What you have to do
Reproduce the first line of the entries that follow and each later line, word for word, ending with the one containing "Foundation; with Invariant".

Segment Start: Supplied records

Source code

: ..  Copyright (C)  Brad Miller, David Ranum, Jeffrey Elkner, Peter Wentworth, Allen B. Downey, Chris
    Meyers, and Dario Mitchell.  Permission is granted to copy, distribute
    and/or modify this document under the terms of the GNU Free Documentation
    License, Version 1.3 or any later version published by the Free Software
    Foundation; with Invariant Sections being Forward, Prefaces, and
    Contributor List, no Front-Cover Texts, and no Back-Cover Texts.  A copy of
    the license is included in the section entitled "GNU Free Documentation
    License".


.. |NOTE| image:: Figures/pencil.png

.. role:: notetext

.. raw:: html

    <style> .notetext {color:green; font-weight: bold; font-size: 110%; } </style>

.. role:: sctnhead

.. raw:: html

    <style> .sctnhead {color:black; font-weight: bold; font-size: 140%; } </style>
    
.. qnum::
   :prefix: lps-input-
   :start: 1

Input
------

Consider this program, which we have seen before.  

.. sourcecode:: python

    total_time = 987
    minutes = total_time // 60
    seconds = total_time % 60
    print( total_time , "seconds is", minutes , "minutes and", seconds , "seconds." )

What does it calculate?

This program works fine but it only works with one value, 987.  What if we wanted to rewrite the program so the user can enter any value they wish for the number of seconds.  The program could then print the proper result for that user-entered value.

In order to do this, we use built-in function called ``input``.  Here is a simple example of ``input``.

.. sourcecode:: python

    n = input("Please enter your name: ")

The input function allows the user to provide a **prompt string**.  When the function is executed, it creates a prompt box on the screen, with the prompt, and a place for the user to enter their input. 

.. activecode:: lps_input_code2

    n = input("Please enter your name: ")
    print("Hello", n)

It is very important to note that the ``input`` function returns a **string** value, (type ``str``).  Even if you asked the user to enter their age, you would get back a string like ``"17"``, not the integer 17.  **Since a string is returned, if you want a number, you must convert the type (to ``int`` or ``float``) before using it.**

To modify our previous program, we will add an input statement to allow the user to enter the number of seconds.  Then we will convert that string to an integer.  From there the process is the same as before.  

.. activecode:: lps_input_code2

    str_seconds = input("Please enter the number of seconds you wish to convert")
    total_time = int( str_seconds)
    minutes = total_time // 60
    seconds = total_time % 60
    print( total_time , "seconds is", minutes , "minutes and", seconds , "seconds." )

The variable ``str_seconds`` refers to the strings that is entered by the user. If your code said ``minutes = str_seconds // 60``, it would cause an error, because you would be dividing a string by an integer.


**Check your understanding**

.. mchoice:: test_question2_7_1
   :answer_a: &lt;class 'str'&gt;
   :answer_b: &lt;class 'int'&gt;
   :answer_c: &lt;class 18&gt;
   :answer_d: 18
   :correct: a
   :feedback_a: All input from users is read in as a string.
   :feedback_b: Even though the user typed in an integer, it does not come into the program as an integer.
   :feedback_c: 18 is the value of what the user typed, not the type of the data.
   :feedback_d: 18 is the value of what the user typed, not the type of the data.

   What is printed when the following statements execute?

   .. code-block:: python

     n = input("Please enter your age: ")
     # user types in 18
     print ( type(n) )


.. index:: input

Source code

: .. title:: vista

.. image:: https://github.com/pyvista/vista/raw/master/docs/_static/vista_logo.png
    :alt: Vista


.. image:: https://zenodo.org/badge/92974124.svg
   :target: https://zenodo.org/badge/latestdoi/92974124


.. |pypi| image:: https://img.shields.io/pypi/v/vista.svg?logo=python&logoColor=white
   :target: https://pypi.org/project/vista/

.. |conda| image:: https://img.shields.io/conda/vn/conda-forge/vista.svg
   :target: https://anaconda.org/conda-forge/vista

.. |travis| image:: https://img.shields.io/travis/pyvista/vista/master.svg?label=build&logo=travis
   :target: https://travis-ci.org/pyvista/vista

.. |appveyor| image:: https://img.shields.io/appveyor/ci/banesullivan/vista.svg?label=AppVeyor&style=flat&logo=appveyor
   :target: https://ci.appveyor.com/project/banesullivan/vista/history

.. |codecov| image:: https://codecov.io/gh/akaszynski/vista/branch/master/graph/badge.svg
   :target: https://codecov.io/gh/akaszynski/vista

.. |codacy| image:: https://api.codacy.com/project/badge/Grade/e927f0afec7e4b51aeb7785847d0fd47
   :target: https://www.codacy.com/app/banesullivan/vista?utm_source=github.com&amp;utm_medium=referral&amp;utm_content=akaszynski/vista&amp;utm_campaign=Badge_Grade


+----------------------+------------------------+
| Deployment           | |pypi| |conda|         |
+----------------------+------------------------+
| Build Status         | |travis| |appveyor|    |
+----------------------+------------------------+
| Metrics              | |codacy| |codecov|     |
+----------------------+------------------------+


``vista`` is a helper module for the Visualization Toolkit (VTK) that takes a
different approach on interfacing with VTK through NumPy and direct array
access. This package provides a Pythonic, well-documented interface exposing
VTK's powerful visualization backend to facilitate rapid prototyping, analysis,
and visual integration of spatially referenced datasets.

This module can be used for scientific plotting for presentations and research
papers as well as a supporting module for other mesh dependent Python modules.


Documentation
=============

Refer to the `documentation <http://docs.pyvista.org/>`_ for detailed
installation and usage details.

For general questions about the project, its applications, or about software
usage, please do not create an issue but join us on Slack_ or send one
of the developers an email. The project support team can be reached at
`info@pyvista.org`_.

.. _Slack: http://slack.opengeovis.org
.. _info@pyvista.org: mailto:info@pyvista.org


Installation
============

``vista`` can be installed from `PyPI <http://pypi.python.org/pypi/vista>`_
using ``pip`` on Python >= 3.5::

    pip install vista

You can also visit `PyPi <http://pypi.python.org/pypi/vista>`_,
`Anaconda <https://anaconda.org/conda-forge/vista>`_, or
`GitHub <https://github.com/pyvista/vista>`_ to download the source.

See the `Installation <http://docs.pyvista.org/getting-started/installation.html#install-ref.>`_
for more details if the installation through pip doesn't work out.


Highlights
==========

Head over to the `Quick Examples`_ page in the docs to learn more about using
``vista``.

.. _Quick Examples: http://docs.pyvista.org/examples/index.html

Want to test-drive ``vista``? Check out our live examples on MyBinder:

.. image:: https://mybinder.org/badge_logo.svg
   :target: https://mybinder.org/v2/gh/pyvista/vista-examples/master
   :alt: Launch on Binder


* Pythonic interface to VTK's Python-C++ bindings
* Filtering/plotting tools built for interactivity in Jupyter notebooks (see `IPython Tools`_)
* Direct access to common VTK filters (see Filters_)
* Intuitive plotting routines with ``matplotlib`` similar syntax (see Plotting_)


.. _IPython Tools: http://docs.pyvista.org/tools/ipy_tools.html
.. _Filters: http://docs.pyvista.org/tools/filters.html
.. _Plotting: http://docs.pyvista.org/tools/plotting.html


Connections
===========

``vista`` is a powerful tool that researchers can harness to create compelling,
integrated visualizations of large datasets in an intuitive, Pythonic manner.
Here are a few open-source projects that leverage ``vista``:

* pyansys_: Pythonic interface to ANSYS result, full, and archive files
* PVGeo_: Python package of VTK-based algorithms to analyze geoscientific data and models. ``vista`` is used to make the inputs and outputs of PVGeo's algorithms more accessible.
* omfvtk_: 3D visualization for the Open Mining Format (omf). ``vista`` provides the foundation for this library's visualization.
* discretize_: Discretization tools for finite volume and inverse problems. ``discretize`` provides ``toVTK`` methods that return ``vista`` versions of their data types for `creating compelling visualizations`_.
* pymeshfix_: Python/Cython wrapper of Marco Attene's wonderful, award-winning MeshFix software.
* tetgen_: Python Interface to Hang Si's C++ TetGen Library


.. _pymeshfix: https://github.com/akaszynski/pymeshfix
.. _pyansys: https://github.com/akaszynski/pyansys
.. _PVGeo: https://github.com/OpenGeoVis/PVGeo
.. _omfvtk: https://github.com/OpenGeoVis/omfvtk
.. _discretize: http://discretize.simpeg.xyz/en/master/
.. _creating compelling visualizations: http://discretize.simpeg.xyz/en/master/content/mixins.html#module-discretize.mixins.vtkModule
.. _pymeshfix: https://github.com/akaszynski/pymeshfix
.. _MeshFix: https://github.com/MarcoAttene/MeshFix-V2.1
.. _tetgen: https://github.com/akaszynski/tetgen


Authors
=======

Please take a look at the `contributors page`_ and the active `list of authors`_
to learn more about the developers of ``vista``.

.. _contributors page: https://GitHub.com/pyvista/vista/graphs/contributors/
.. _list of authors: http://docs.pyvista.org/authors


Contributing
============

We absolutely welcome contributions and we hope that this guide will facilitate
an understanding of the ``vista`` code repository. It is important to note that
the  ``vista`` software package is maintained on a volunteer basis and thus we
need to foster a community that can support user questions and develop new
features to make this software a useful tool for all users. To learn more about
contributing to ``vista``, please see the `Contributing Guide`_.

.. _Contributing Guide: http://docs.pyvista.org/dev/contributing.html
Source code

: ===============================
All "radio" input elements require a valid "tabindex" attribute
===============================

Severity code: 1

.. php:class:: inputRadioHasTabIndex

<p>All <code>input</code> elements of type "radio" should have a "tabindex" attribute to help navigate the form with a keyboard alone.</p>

Segment End: Supplied records

Written answer
Source code

: ..  Copyright (C)  Brad Miller, David Ranum, Jeffrey Elkner, Peter Wentworth, Allen B. Downey, Chris
    Meyers, and Dario Mitchell.  Permission is granted to copy, distribute
    and/or modify this document under the terms of the GNU Free Documentation
    License, Version 1.3 or any later version published by the Free Software
    Foundation; with Invariant Sections being Forward, Prefaces, and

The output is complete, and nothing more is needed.